▸ **What is required**
The job is to find each line of the records below that includes the word "linecap" and copy it.

▸ **Provided material**
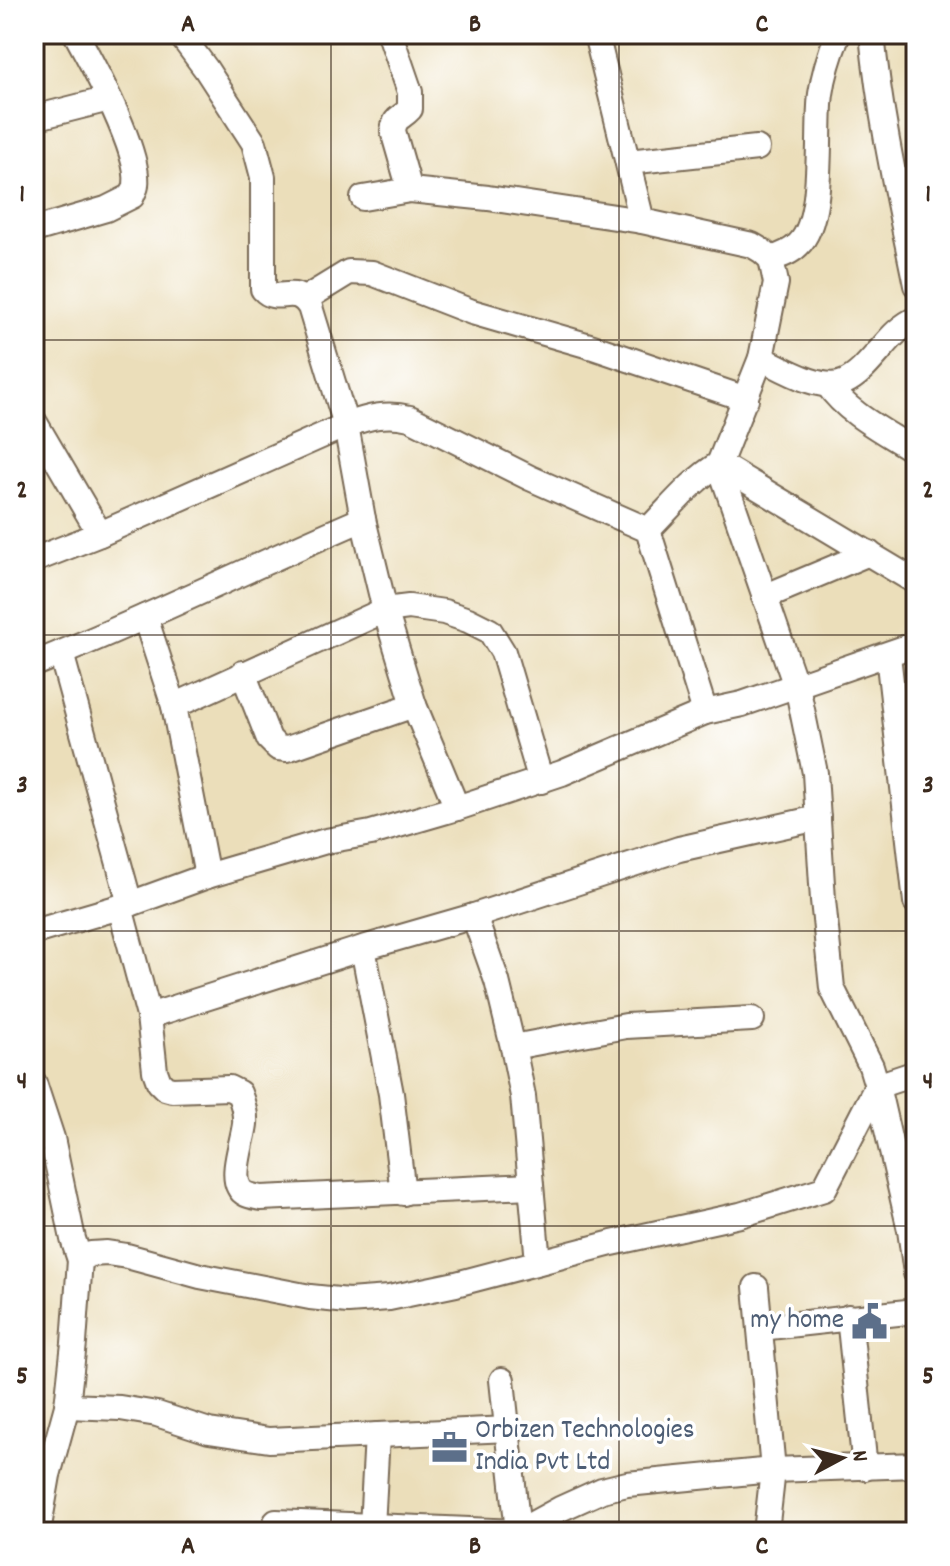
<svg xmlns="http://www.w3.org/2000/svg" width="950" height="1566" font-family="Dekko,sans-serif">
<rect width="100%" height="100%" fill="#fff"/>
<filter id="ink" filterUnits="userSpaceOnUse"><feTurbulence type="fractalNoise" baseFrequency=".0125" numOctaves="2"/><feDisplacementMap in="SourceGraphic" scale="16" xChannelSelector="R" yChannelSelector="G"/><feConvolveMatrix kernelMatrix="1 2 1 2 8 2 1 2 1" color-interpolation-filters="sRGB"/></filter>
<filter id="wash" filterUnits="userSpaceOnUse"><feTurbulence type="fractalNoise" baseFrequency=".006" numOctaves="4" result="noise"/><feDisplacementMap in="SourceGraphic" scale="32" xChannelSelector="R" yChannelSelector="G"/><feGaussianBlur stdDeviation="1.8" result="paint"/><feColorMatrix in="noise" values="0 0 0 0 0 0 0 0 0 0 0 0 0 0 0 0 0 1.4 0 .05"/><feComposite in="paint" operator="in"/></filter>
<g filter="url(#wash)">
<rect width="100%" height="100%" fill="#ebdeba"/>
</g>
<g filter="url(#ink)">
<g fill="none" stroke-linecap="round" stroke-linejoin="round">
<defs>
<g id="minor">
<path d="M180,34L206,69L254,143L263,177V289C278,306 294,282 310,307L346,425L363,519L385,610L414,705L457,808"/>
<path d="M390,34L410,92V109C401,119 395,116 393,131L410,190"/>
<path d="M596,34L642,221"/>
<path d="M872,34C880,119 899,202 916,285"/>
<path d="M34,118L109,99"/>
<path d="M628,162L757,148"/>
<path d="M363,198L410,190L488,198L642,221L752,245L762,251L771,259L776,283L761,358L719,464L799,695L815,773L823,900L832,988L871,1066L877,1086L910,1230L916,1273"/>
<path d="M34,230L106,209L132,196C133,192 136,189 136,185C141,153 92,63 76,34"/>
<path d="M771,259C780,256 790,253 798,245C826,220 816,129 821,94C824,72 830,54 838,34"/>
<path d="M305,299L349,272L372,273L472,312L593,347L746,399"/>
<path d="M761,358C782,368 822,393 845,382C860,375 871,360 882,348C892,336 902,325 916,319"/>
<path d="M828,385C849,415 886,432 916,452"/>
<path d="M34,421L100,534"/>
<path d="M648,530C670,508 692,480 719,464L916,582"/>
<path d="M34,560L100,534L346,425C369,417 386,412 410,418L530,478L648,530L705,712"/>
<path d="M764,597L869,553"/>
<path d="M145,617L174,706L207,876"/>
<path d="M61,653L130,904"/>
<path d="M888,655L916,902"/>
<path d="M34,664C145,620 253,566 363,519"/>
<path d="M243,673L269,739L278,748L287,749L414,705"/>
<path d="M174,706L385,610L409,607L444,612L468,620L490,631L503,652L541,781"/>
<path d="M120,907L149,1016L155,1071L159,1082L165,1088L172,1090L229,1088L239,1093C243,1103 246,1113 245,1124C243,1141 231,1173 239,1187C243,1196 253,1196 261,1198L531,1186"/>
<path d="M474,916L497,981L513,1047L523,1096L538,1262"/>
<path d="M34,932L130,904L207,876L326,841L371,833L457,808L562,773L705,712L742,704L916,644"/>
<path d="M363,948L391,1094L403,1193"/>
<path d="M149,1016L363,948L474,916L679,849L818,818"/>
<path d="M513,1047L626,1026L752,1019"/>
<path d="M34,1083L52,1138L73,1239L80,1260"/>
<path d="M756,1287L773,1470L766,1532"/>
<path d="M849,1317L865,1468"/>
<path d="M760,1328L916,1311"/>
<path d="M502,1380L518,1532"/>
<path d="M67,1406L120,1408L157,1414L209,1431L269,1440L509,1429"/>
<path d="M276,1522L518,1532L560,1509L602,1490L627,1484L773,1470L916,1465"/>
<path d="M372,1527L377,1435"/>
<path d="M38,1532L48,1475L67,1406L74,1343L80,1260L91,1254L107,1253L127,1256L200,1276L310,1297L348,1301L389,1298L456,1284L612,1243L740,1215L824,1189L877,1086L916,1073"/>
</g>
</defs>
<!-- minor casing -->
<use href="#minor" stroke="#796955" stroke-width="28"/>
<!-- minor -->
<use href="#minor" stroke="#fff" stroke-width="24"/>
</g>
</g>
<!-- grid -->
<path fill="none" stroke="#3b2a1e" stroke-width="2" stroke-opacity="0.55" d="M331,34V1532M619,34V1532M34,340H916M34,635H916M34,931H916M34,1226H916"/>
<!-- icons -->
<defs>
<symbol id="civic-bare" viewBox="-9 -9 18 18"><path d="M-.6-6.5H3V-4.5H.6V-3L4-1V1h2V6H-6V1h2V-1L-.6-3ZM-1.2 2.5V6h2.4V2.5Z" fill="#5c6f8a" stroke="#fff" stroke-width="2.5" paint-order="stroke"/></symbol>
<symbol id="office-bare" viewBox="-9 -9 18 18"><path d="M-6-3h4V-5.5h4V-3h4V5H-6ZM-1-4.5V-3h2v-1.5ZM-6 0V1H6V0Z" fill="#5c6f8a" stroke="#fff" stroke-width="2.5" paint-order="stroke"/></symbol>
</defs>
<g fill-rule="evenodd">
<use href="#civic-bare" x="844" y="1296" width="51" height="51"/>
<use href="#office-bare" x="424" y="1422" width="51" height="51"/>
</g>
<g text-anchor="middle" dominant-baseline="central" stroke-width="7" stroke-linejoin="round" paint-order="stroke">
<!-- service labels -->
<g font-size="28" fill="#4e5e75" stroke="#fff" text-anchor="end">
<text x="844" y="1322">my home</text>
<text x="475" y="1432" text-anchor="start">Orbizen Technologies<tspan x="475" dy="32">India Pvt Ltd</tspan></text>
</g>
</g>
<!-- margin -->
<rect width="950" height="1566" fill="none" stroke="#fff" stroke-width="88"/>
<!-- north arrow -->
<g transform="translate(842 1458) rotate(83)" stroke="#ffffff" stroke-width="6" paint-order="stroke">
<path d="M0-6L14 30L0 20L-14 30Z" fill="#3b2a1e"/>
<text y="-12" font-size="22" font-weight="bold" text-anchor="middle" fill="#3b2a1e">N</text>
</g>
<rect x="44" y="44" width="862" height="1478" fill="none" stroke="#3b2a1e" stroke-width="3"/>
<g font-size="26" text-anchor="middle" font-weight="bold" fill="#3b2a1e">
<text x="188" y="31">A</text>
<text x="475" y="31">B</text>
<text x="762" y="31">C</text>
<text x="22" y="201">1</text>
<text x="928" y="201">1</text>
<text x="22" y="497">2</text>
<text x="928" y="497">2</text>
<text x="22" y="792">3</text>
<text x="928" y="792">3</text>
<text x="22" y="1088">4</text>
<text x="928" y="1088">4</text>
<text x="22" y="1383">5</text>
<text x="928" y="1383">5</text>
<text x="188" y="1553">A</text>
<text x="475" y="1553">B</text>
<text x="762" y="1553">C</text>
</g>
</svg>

---

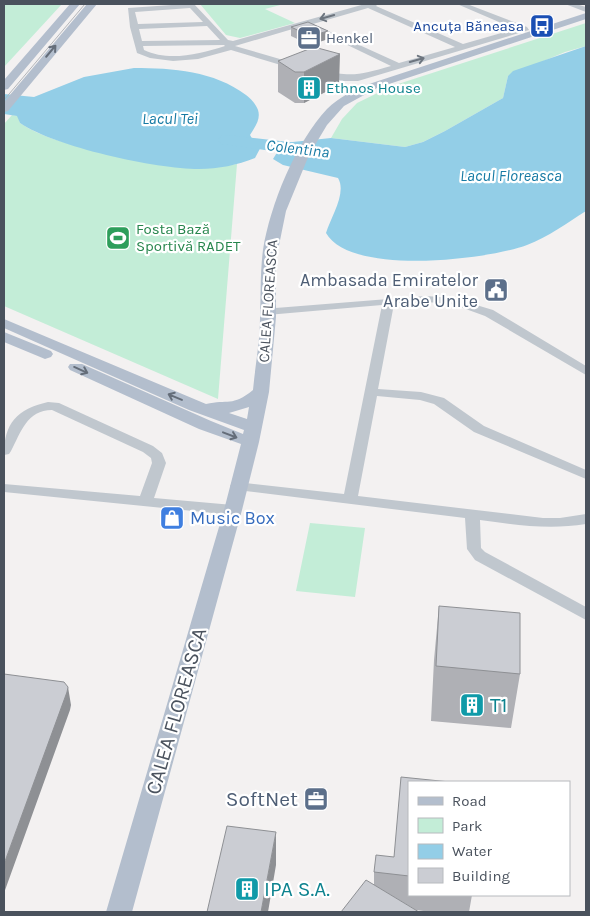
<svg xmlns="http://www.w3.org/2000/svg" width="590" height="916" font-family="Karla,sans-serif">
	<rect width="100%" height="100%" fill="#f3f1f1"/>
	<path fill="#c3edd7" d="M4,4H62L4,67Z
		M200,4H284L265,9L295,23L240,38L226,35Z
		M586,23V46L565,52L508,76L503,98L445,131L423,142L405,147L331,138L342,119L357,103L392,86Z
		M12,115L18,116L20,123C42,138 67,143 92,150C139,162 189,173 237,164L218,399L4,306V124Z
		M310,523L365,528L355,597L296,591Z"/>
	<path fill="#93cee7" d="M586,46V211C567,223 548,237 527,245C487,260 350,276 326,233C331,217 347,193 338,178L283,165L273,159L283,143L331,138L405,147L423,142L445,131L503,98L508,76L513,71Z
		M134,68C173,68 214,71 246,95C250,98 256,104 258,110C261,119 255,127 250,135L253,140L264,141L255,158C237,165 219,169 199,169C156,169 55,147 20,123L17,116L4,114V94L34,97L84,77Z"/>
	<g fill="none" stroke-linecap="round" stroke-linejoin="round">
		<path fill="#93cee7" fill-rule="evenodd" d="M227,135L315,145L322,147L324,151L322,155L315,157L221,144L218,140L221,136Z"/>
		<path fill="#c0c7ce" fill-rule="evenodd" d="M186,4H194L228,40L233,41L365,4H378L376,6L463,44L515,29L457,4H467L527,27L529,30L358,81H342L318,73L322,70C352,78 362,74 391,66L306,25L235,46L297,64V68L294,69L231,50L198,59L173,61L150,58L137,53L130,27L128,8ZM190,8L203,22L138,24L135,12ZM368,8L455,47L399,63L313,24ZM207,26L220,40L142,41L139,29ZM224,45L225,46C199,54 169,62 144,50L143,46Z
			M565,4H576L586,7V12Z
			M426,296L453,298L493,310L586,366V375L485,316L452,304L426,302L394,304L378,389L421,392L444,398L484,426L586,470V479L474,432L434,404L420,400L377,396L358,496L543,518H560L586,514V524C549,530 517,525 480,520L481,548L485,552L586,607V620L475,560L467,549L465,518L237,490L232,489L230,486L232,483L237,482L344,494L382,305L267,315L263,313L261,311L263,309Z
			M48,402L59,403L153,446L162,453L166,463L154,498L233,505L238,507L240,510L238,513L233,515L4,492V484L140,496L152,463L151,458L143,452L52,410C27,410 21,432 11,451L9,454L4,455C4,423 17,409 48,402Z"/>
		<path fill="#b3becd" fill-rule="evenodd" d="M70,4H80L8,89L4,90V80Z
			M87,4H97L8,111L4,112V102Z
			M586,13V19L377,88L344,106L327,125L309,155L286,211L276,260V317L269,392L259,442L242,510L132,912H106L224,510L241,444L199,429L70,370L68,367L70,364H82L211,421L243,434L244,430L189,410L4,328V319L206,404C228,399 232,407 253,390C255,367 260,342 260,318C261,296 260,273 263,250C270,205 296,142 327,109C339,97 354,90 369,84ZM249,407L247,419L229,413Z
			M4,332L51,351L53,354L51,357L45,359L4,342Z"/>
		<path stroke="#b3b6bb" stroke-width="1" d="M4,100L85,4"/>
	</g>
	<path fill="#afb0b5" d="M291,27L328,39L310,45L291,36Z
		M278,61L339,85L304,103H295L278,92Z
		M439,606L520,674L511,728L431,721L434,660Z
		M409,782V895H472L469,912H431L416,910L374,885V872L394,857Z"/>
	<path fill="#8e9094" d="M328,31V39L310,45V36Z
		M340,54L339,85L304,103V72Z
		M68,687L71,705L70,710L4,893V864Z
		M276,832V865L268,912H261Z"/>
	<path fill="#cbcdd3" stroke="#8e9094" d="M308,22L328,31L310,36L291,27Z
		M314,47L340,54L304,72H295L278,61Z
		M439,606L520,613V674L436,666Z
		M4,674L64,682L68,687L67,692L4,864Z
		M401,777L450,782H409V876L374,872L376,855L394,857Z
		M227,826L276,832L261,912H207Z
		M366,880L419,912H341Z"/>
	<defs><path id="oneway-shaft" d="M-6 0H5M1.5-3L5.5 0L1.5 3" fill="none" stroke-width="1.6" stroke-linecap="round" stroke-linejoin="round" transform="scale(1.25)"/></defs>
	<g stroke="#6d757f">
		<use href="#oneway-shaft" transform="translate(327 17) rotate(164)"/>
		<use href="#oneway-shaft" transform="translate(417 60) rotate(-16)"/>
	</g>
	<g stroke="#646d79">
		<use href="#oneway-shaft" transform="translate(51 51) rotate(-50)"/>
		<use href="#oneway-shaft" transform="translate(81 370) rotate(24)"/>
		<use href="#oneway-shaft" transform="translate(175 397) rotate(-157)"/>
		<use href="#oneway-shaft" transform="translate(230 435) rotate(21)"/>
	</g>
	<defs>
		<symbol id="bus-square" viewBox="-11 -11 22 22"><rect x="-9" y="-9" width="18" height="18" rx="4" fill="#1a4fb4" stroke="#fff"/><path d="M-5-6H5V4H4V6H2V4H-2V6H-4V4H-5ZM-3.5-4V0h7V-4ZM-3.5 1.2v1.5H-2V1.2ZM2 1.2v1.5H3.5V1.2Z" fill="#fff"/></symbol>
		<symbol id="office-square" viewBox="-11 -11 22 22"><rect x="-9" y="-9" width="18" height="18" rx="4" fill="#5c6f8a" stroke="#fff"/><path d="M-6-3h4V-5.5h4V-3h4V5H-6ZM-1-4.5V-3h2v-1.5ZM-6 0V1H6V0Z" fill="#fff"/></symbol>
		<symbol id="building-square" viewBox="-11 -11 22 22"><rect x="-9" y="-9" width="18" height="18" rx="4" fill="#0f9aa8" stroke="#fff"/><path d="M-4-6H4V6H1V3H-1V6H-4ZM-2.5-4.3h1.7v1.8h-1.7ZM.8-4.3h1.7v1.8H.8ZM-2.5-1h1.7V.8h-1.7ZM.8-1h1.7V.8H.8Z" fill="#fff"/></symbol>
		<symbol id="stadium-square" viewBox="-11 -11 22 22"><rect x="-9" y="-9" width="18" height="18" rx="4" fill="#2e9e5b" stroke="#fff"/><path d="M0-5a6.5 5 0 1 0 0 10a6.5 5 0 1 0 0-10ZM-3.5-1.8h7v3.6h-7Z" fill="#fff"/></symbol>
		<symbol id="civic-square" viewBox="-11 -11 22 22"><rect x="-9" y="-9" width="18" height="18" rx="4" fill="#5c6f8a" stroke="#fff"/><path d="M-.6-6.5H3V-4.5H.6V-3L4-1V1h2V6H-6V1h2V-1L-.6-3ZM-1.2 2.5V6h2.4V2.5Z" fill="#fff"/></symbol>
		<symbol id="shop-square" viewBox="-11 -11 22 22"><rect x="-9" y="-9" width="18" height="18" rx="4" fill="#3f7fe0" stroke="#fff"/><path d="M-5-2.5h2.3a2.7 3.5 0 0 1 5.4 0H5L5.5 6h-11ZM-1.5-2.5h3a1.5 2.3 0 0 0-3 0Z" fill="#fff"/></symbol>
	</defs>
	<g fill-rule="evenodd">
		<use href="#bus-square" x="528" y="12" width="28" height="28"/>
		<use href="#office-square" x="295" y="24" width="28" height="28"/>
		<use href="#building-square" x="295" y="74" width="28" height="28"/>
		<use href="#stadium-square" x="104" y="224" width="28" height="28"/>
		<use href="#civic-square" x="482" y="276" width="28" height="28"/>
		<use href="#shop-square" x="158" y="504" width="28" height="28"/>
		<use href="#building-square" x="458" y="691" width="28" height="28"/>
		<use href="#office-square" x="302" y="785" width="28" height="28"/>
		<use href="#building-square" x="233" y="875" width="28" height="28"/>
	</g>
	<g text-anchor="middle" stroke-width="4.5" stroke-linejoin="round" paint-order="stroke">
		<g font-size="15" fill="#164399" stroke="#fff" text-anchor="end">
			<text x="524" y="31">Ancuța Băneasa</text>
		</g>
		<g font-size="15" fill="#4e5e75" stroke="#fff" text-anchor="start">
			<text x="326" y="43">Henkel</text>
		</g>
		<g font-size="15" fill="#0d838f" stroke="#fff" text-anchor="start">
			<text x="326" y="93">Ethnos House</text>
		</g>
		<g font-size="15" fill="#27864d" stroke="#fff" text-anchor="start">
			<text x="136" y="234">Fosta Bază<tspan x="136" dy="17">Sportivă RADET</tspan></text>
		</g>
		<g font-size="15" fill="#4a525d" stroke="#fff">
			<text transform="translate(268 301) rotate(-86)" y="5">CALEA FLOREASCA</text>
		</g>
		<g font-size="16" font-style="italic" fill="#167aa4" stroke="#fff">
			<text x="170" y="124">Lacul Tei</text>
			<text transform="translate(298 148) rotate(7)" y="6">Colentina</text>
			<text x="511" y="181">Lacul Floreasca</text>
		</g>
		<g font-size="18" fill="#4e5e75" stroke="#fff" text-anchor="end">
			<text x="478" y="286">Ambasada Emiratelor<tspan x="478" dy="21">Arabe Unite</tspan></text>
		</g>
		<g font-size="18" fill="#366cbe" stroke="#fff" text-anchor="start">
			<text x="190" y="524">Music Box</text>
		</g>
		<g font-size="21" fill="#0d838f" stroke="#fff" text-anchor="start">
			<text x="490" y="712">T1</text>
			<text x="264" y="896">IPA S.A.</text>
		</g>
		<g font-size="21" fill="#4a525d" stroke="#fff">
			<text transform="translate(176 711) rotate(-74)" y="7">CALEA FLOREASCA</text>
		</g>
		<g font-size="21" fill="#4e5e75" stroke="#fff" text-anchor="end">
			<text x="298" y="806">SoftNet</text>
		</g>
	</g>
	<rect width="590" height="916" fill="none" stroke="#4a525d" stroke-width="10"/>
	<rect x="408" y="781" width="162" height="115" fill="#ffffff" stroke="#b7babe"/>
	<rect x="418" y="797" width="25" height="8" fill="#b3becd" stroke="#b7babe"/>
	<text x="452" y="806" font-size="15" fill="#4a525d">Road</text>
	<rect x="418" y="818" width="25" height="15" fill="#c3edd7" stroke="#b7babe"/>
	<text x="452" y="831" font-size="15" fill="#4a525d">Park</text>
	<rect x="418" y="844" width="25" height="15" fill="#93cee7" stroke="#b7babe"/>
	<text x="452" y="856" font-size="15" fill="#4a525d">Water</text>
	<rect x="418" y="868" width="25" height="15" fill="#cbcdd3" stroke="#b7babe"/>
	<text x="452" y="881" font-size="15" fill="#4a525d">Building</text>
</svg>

▸ **Expected answer**
<g fill="none" stroke-linecap="round" stroke-linejoin="round">
	<g fill="none" stroke-linecap="round" stroke-linejoin="round">
	<defs><path id="oneway-shaft" d="M-6 0H5M1.5-3L5.5 0L1.5 3" fill="none" stroke-width="1.6" stroke-linecap="round" stroke-linejoin="round" transform="scale(1.25)"/></defs>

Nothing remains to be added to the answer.